ホエン・ザ・ワールド・カムズ・ダウン オール・アメリカン・リジェクツ hiroko USMジャパン 2012-03-20 |
まぎれもなく最高傑作。80年代のゴージャスで派手なアメリカンロックに、オクラホマ特有のカントリーフォークと、水しぶきが飛び散るようなパワーポップの融合。いうなら1Stと2ndのいいところだけを併せ持った作品だ。それだけではなく、シンプルで素朴なアコースティックの曲から、女性とデュエットした大人の雰囲気を醸し出したバラード、ポピュラーなアメリカンポップスや民謡などに影響を受けた曲などもあり、新境地をみせている。この作品のいいところは、音へのこだわり。ギターが主張した曲もあれば、キーボードやピアノが中心となっている曲もある。奇怪なギターの音や、時を刻むようなキーボードの音、バイオリンなどを取り入れ、あらゆる音を試しながら、メンバー全員で話し合い、じっくり練られた作品だということが理解できる。

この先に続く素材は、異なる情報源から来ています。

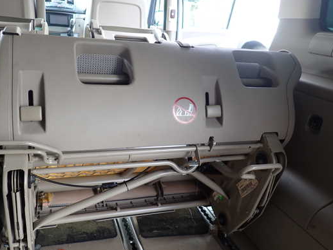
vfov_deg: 48.2
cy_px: 126
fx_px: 279
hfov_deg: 61.4
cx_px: 146
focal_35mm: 29
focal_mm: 4.5
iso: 200
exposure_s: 1/50
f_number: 2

明るさのみで突っ走っていた前作までと比べると、悲しい気分やセンチメンタルなムードの曲もある。ボーカルもハイテンションな歌い方から、じっくり丁寧な歌い方に変わった。歌詞も恋愛のことが少なくなり、ハリケーン被害後のニューオリンズとか、社会的な内容が増えた。でもけっして悲観的ではない。暗いテーマでも最後には希望がある。心の視野が広がり、いろんな感情を知った。コントラストのあるサウンドにも、円熟味を増した歌詞にも成長のあとがあり、落ち着いた大人になった印象を受ける。だからといって毒素や負の感情はない。一貫して前向きで明るい人間でいるのは、さすがだ。